The Detroit headquarters are located within the Argonaut building, another Albert Kahn design. Just an escorted elevator ride up to the fifth floor and you’re there!
The tour began...
[ Click "Read More" to continue the journey into Shinola]
Our group’s guide was Peter Shin, who, for all intents and purposes, will serve as the Detroit version of Willy Wonka, simply because he acted as our guide through the wonderment that is Shinola. He explained the watch-making process to us while dropping knowledge about the company.
So, the behind-the-scenes journey began with the strap manufacturing area. It’s an expansive industrial space that houses leather-cutting machines; these machines sound as though they are aircraft ready for takeoff! It’s crazy.
Workers man a specific operation for four months, before moving elsewhere so they don’t experience massive burnout. One thing our guide stressed was the minimal amount of waste created- there really wasn’t any. Virtually every scrap is used for something. It’s pretty amazing.
The next stop is the showroom, where prototypes are on display. The items we are shown are gorgeous, in design and quality. Each one has a unique serial number stamped onto the piece. Instead of teen spirit, the Italian leather smells like… leather. Surprise!
Anyway, Shinola slings its wares at none other than the White House. Yup, at the gift shop. Another tidbit of info is that famed fashion designer Tom Ford was brought on as a leather designer.
Now, you know it’s a good tour when you’re asked to don the plastic booties and cap set. It took all the ladies a while to step into our fancy new garb (myself included) but one thing I noticed is that the gals & I were the first ones to toss our ensembles into the bin after the tour concluded.
Before checking out the assembly area, we had the pleasure of running into Jonathan Hughes, not the filmmaker- the CFO of Shinola. After brief pleasantries, we were directed through the doors and into a sterile environment.
Now we’re standing not on the corner in Winslow, Arizona, but in a storage area and place where rows of bins are kept. There’s someone working to ensure that no flaws can be found.
On to the next one. The assembly area features employees who look like scientists, with their telescopes and magnifiers displayed on the tabletops as workers solder and assemble the timepieces. Each person is responsible for a very specific task, and Shinola cross-trains every one.
All watches are set to EST, to something Shinola has coined 'Detroit time.' [way to ride the wave of Detroit cred, Shinola!] One person is in charge of setting the time of every single watch that crosses his path.
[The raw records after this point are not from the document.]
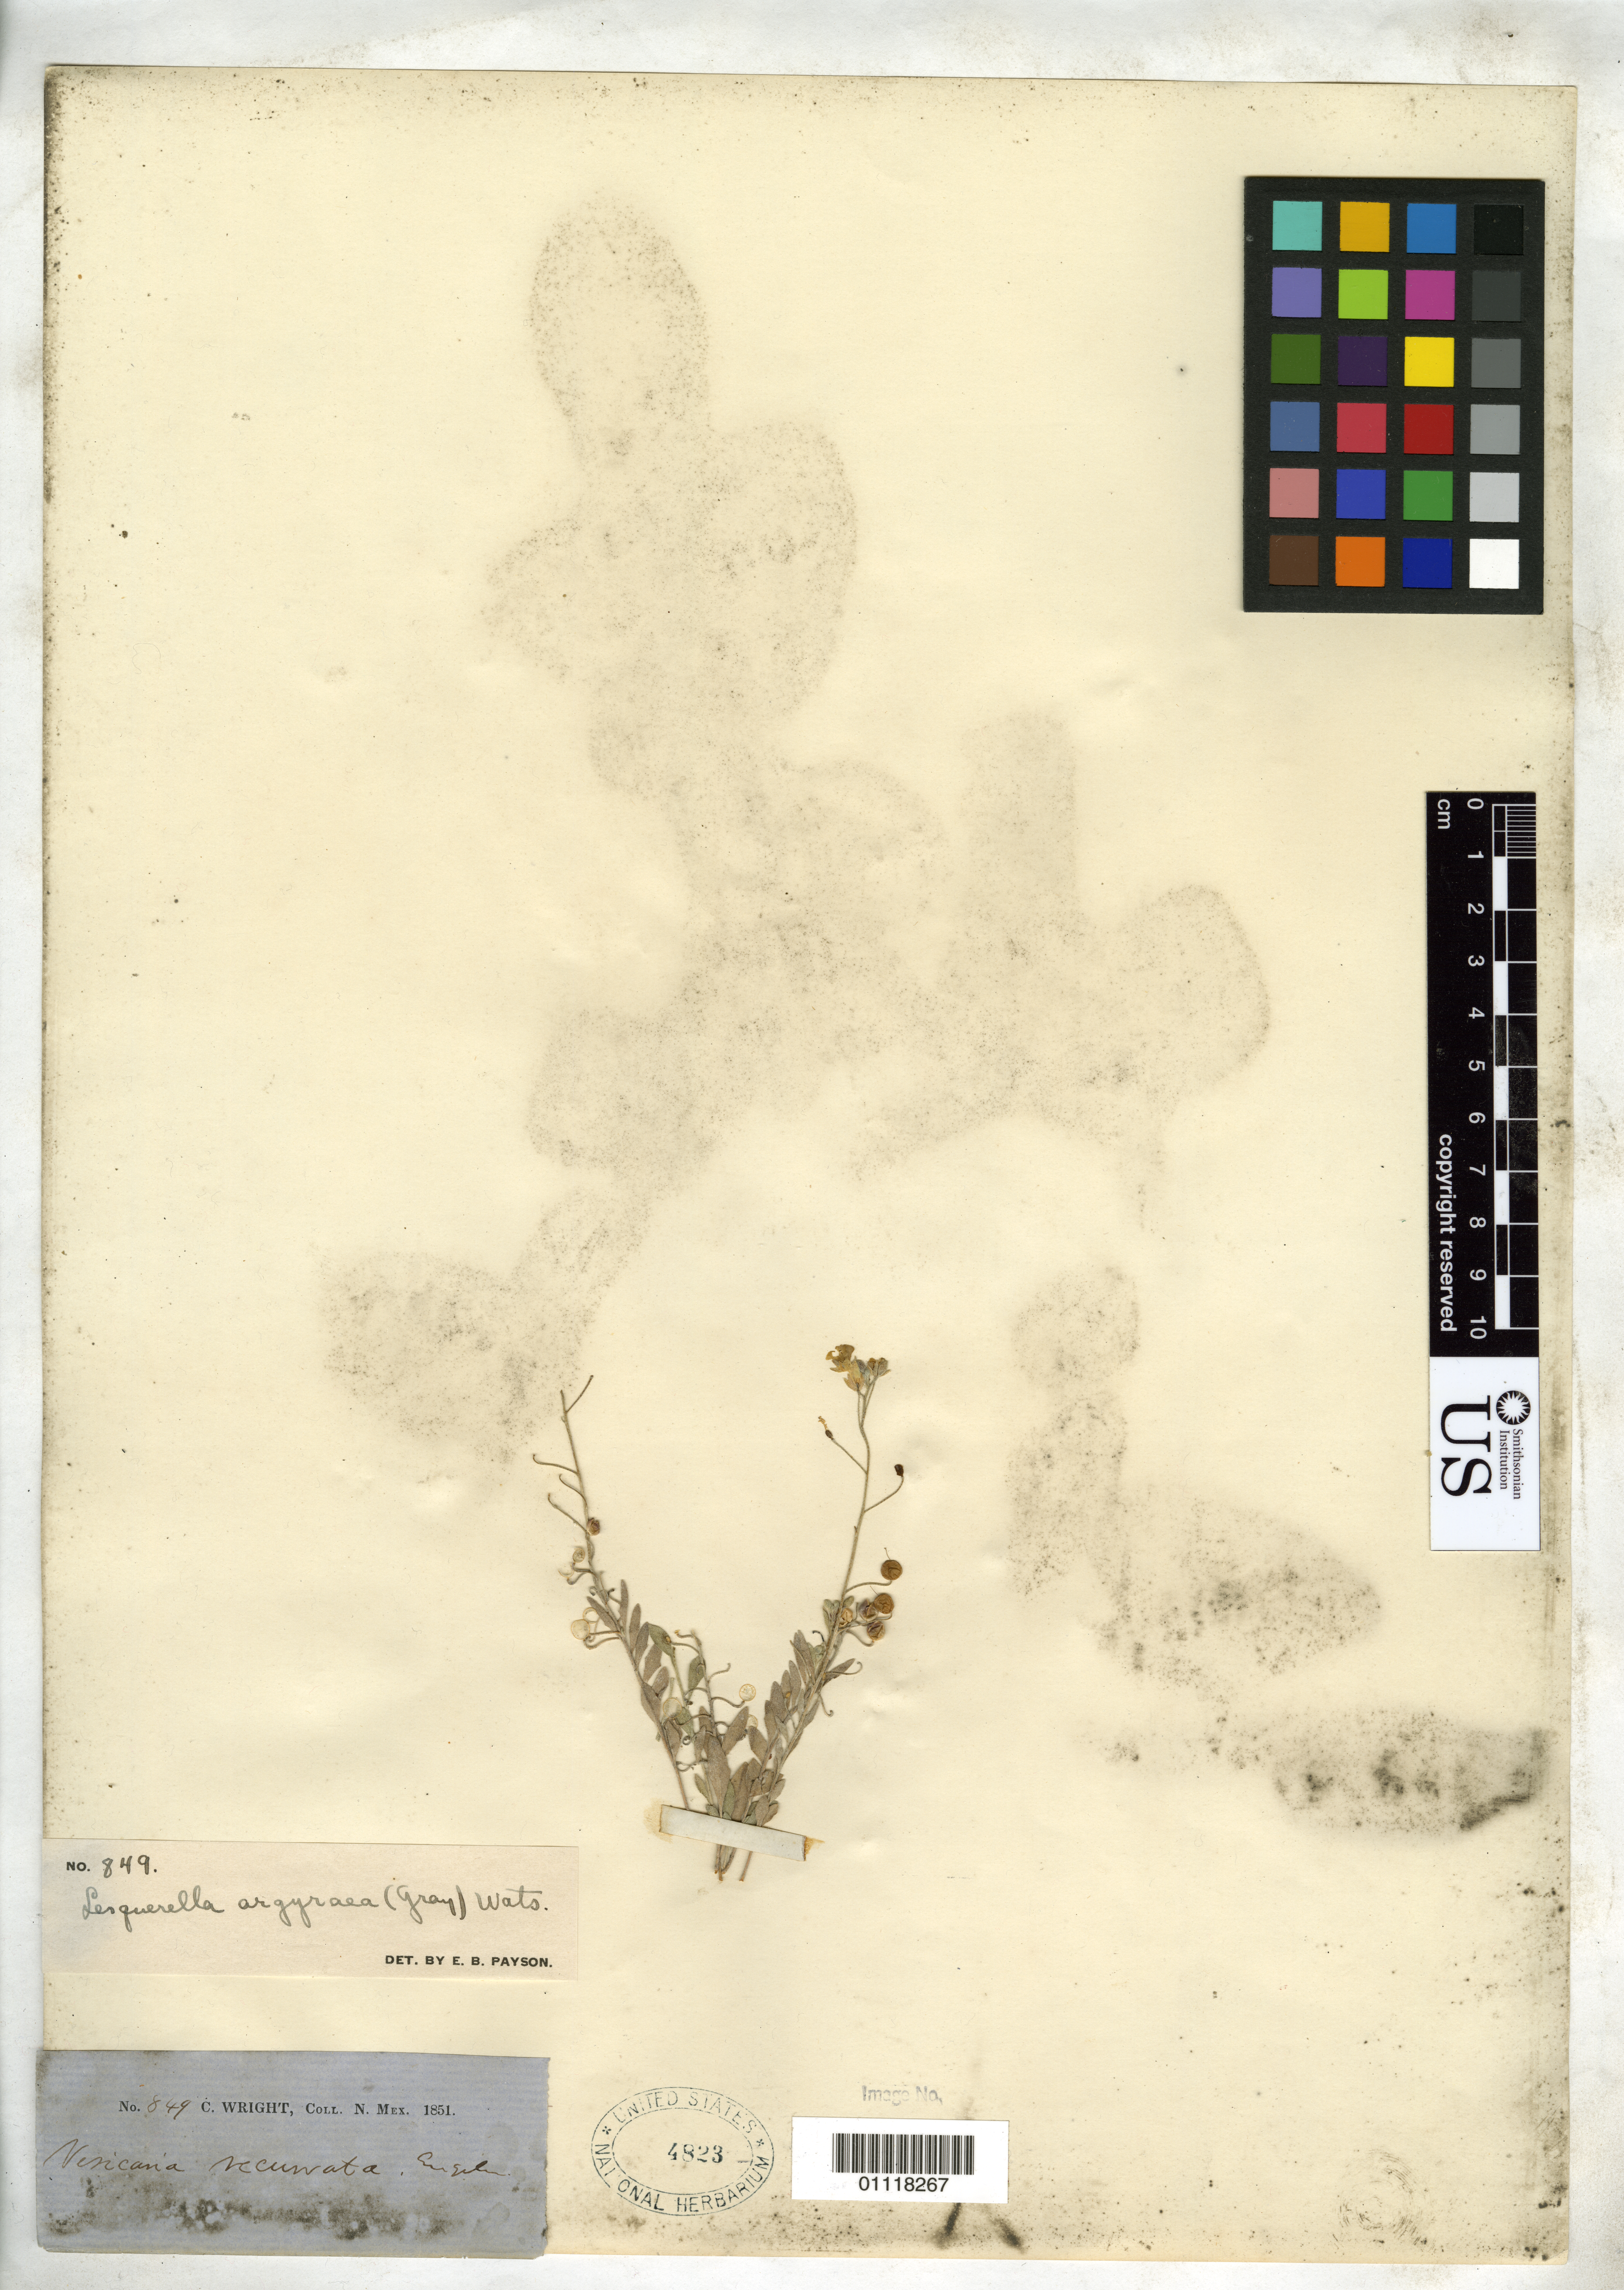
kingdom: Plantae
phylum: Tracheophyta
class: Magnoliopsida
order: Brassicales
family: Brassicaceae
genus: Lesquerella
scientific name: Lesquerella argyraea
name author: (A. Gray) S. Watson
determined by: Payson, E. B.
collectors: C. Wright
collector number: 849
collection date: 1851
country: United States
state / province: New Mexico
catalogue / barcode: US 4823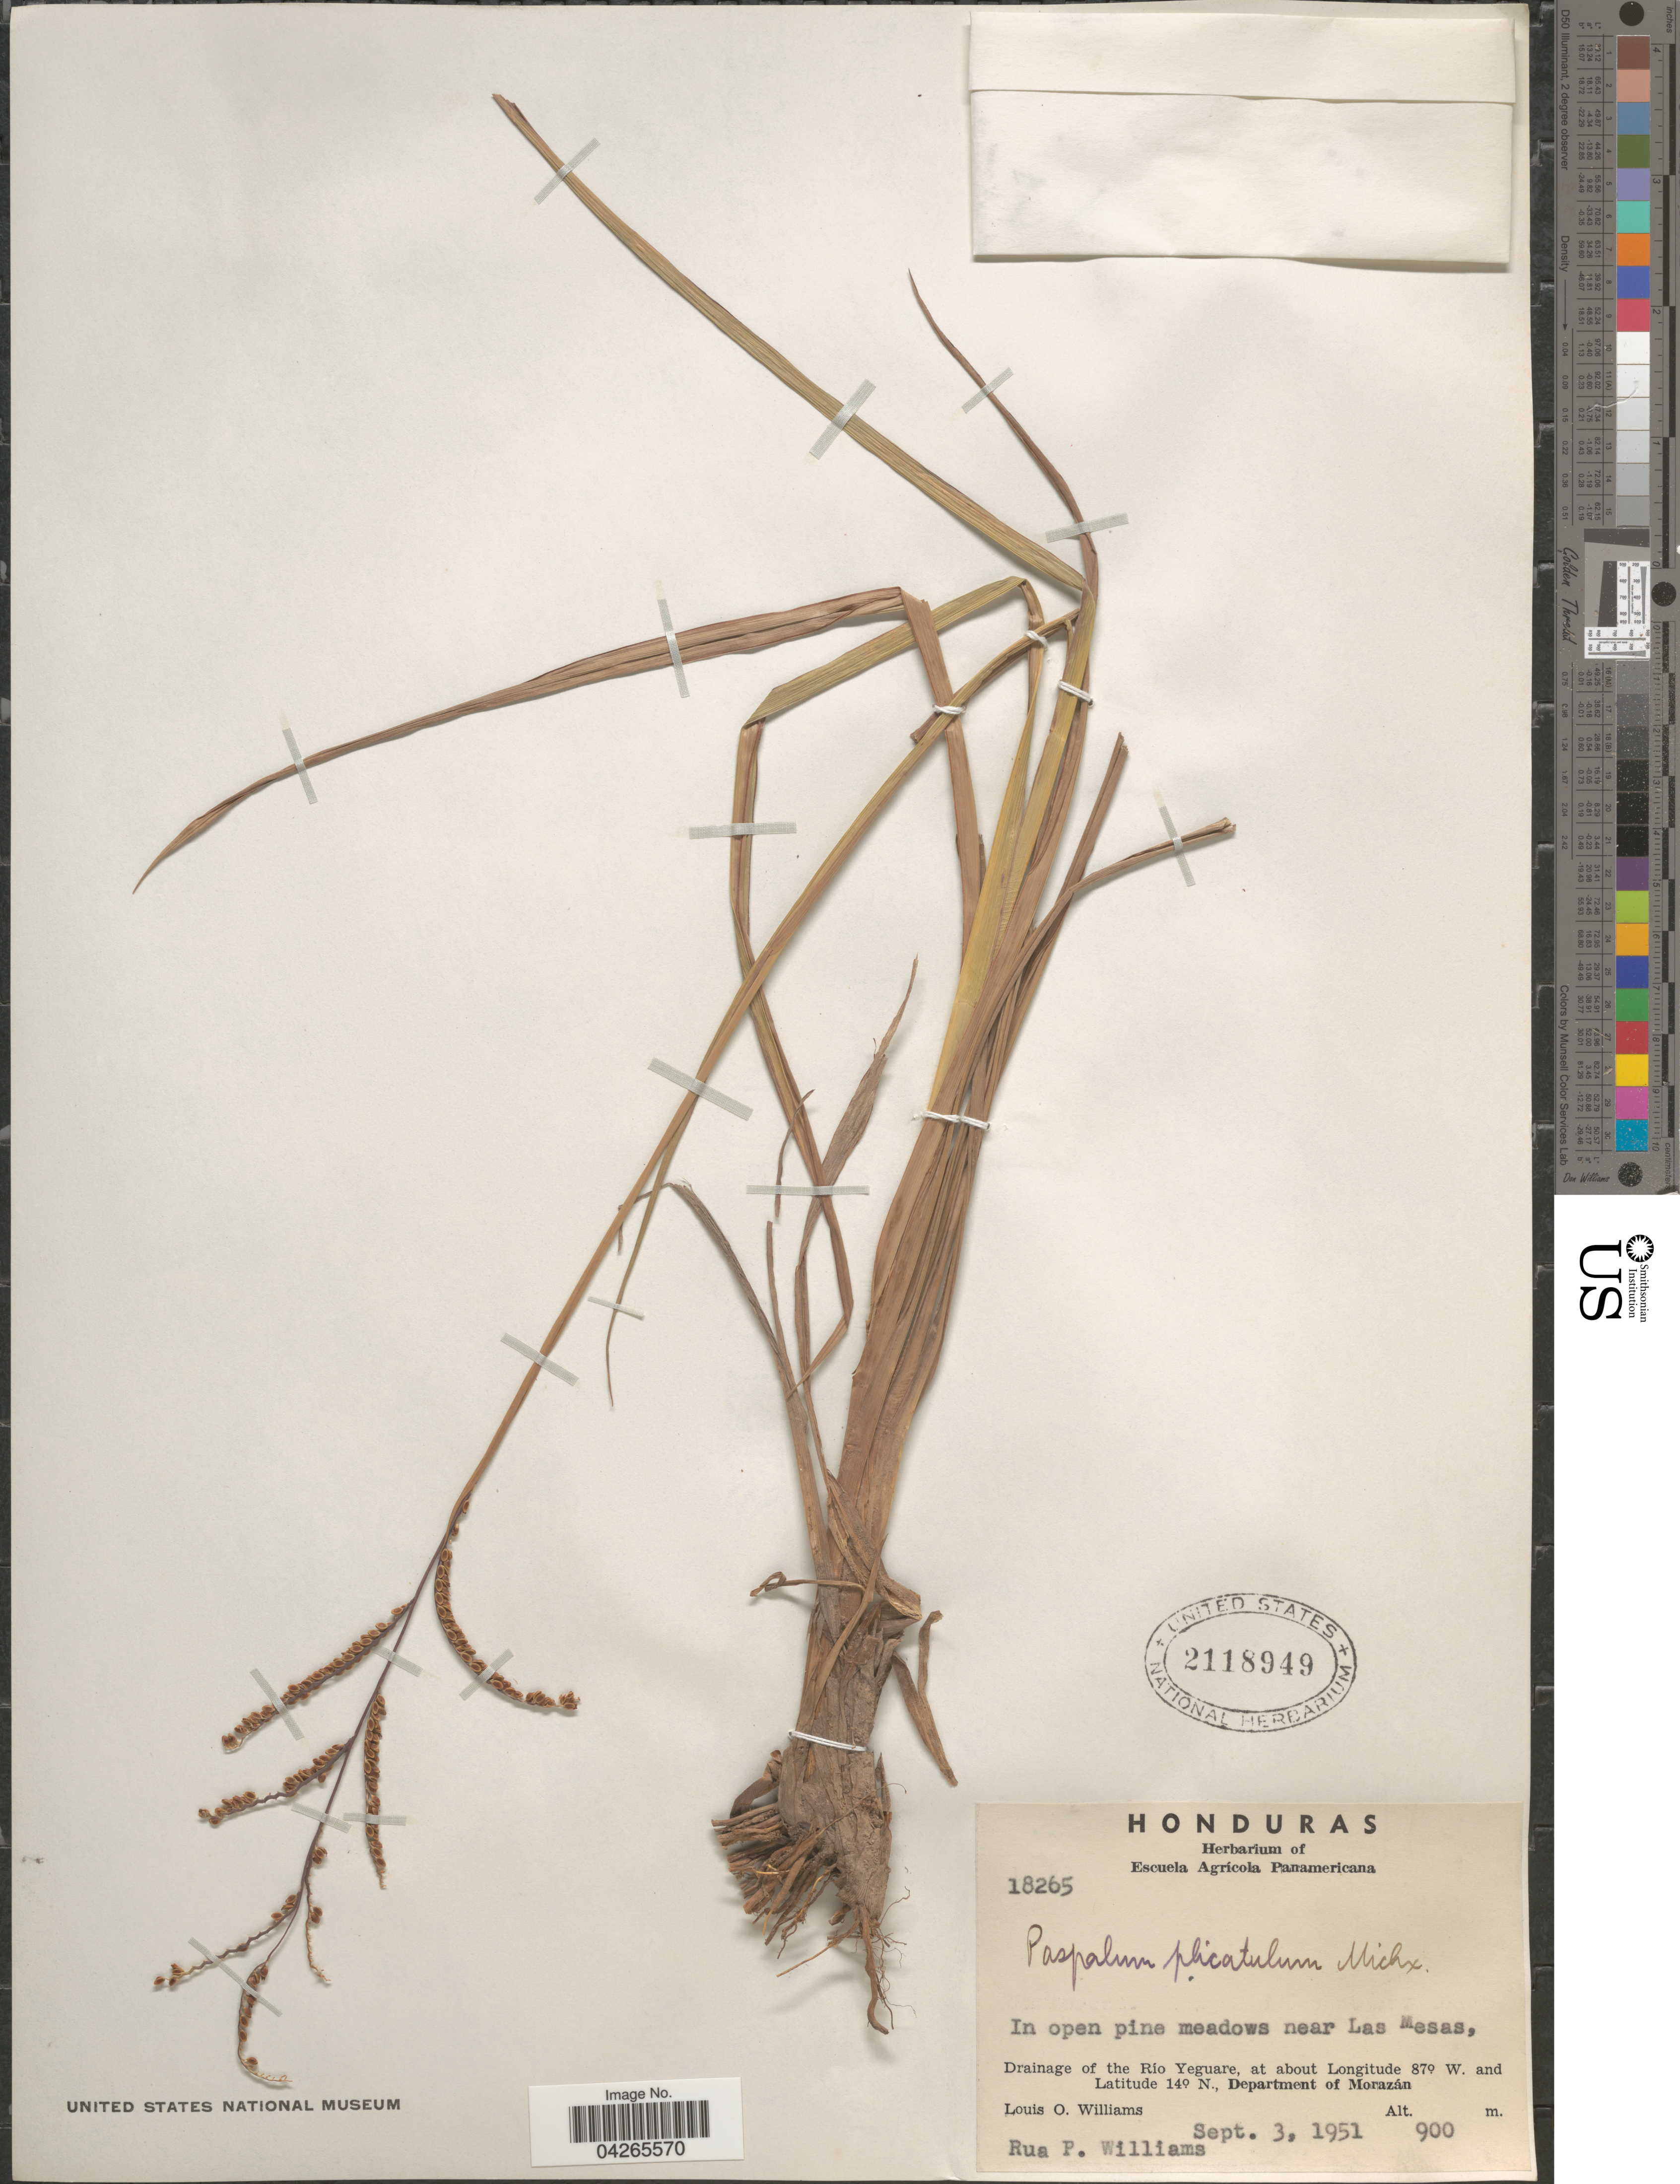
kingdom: Plantae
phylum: Tracheophyta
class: Liliopsida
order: Poales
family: Poaceae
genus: Paspalum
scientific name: Paspalum plicatulum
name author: Michx.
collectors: L. O. Williams & R. P. Williams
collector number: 18265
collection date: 1951-09-03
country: Honduras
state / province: Fco. Morazán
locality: In open pine meadows near Las Mesas. Drainage of the Río Yeguare, Department of Morazán.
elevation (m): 900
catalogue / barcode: US 2118949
Here’s how it’s done: Ironically, he uses a digital watch head affixed to the table to get the true Detroit time.
So although nobody fell into a chocolate lagoon and the last man standing wasn’t catapulted into the air in an extraordinary manner, the behind-the-scenes tour at Shinola was interesting. It was beyond awesome to take a peek behind the curtains of modern manufacturing in Detroit.